__Passage to read__.
--------------------------------------------------

7. Comparative Summary of Major Float8 Training Algorithms

Method/Framework	Scaling Strategy	Promotion/Overflow	Empirical Highlights	Reference
Mixed-Precision Assignment	Largest-first demotion, overflow-triggered promotion	Tensor-wise live FP8→FP16 fallback	>2× mem savings, full convergence on CIFAR/ImageNet	(Lee et al., 2023)
Static Per-Layer μS	Static unit-variance, no dynamic rescale	None needed	Full LLM FP8 training (up to 13B), matches BF16	(Narayan et al., 9 Feb 2025)
Scale Propagation	Persistent scale over graph, rare dynamic rescale	Only at LayerNorm/critical points	FP8 loss curves overlay FP16; 30% memory/35% speedup	(Balança et al., 2024)
S2FP8/Shifted-Squeezed	Per-tensor shift/squeeze via statistics	No loss scaling required	<1% accuracy drop without tuning/residual high-prec	(Cambier et al., 2020)
Stochastic Rounding	Optional on all quantizations	Required for very deep/wide nets	Unbiased, eliminates quantization noise bias	(Mellempudi et al., 2019, Zhang et al., 13 Oct 2025)
ELMO FP8 XMC Head	Pure FP8 head, BF16+Kahan encoder	Stochastic rounding in kernel	6×–13× memory reduction, equivalent precision	(Zhang et al., 13 Oct 2025)
TorchTitan	Dynamic scale, overflow clamping	Clamped, optional reduction	50–65% speedup, 0.1 perplexity loss on Llama-3.1	(Liang et al., 2024)

Taken collectively, the modern Float8 training ecosystem incorporates robust numerical schemes, precise tensorwise adaptation, and direct hardware and software integration, enabling full-precision-level accuracy at a fraction of the computational and bandwidth cost previously required. These advances have made Float8 a credible and practical datatype for neural network training at scale.

--------------------------------------------------

__Exercise objective__.
Answer these questions about the Float8 training summary.
1. Which method does the summary credit to Cambier et al., 2020?
2. What speedup range does it list for TorchTitan?
3. According to its closing paragraph, what have these advances made Float8?

__Excerpted data__.
--------------------------------------------------

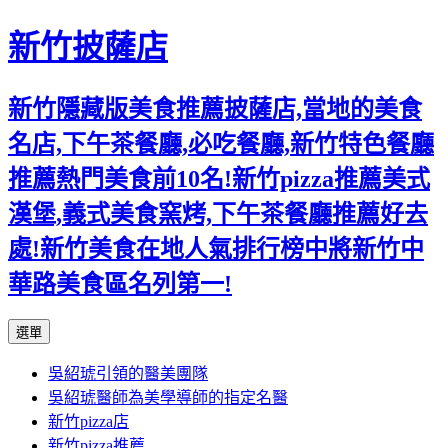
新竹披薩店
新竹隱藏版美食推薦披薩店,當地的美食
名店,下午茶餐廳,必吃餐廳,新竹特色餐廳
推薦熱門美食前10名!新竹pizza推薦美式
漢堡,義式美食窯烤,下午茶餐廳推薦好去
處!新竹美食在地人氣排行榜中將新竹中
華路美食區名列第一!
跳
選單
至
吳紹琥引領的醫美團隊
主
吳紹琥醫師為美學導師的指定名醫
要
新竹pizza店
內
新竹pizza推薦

--------------------------------------------------

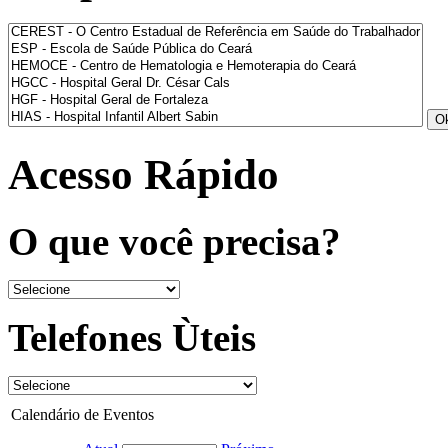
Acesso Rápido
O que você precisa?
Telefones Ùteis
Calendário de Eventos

--------------------------------------------------

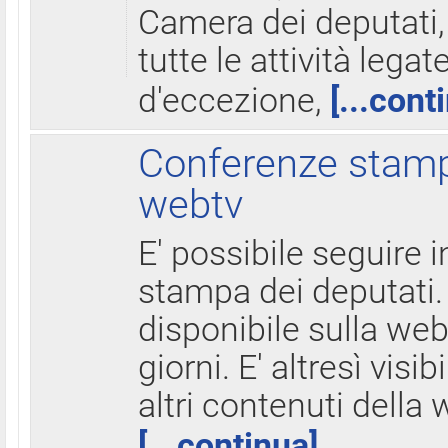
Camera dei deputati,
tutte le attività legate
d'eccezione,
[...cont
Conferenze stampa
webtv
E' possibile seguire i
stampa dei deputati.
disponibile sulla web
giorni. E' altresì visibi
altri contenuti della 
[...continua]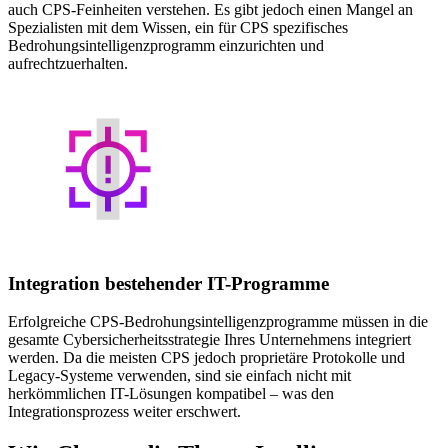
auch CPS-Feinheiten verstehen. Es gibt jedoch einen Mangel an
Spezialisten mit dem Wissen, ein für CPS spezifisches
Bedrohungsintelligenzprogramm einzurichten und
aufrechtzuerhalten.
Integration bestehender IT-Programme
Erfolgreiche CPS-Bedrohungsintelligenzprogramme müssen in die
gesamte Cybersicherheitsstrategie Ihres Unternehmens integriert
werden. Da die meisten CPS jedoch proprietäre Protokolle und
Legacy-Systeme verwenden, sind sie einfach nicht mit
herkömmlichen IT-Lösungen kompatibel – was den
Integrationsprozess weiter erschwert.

--------------------------------------------------

__Output for this exercise__.
1. S2FP8/Shifted-Squeezed.
2. 50–65%.
3. A credible and practical datatype for neural network training at scale.